*PAGE EXTRACT:*
= Beginning of Section =
Welcome to Black Hills State University - Top

  • Ron Franke Facilities Services

  • Joe Tillman Facilities Services

Career Service position open - Top

The following Career Service position is open
  • Custodial Worker Facilities Services

  • Mail Processor

For additional information, please check the announcement bulletin or contact the Personnel Office

Spearfish Chamber of Commerce luncheon- Top 

Spearfish Area Chamber of Commerce invites you to attend their quarterly luncheon, scheduled for Tuesday, July 25, Noon to 1 p.m. at the Cedar House Restaurant. The featured topic will be Spearfish Community Enhancement Downtown Survey. Myles Kennedy and French Bryan will present an update of the progress and activity in this area. "This is an excellent opportunity to network with others while enjoying a comfortable lunch," said Chamber Director, Lisa Langer. Spearfish Chamber member cost is $8.50 and Non-members $10.00. Please RSVP to the Spearfish Chamber office as soon as possible and no later than Monday, July 24, 605-642-2626.
= End of Section =
*GIVEN RECORDS:*
= Beginning of Section =
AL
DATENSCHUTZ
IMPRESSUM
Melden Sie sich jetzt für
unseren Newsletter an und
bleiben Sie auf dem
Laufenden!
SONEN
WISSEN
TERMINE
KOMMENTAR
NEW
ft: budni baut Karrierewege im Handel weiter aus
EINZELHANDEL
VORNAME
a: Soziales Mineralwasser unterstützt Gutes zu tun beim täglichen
= End of Section =
*EXERCISE OBJECTIVE:* Where does the Black Hills State University announcement text say the Spearfish Area Chamber of Commerce quarterly luncheon will be held?

*RESPONSE AREA:* At the Cedar House Restaurant.